I’ve got the blues, I’ve got the blues
I’ve got the alcoholic blues
No more beer, my heart to cheer
Goodbye whiskey, you used to make me frisky
So long highball, so long gin
Oh, tell me when you comin’ back agin
— Albert Von Tilzer, Edward Laska 1919
On January 15, 1919, five more state legislatures joined the 28 who had gone before them in voting to approve the 18th Amendment to the U.S. Constitution, making it the law of the land.

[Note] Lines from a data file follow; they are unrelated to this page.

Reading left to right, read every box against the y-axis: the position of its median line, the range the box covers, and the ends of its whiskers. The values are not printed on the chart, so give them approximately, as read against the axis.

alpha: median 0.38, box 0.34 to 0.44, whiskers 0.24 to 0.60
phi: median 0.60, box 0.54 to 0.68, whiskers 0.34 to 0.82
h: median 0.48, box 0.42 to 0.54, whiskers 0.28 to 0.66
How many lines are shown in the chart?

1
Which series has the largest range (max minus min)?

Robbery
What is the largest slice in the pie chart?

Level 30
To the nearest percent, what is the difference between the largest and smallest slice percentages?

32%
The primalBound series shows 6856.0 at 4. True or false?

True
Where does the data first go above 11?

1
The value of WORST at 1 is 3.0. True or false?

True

The amendment outlawed the production or sale of alcoholic beverages. It would take effect on January 17, 1920. The era of Prohibition and the Roaring Twenties were about to begin.
On January 15, the front page of The New York Times announced that President Woodrow Wilson was meeting with British Prime Minister Lloyd George in Paris, as Wilson continued to press for the creation of a League of Nations, to prevent future wars.
The world had endured what was known then as the Spanish influenza. The viral pandemic had swept across the world in early 1918, and later re-emerged as a deadly conflagration in the fall of that year. Most of the 675,000 Americans, and the 50 million people worldwide killed by the disease, died in the fall of 1918 in the second wave of the pandemic.
The virus, now classified as H1N1 influenza A, continued to spread death around the world in early 1919 in its third wave.
On January 20, on page 7, The New York Times ran a report that began, “Influenza at Wingdale Prison Farm . . . Several convicts and guards have been stricken ill with Spanish influenza at the prison farm. The epidemic is so serious that work had to be suspended. Four more, including three convicts, whose condition is critical, have been returned to Sing Sing Hospital.”
In that same issue was a story out of Oregon with a strangely tongue-in-cheek headline: “OVERHEATED LEGISLATORS MUST GO — From today until all danger from the present influenza epidemic has passed members of the Legislature whose temperatures are above normal must leave the State House immediately, both houses decided yesterday. Official clinical thermometers for taking the legislators’ temperatures have been provided.”
Horrible spikes of deaths continued to appear.
The New York Times on January 29, 1919 stated: “APPEAL FOR NURSES TO FIGHT INFLUENZA. Henry Street Settlement Reports Itself Unable to Cope with Situation. 1000 DEATHS LAST WEEK. Slight Increase Yesterday, but Dr. Copeland Says There Is No Cause for Alarm.”
“Lillian D. Wald, head of the Henry Street Settlement, issued an appeal yesterday for nurses and for money to bring nurses to the city to aid in the fight against pneumonia and influenza. At the settlement it was said that only 155 nurses were available and that many cases had to go unattended.”
The settlement’s nurses, it was said, “were caring for 2000 cases a day at the present time . . .”
Dr. Royal Copeland, New York City’s health commissioner, had refused throughout to shut down the city. One of the triggers to the deadly fall wave may have been children returning to school, which Copeland would not close.
Instead, Copeland touted possible cures and vaccines. No cure was ever discovered. It would be many years before scientists developed vaccines to deal with the various strands of influenza that emerge around the globe each year.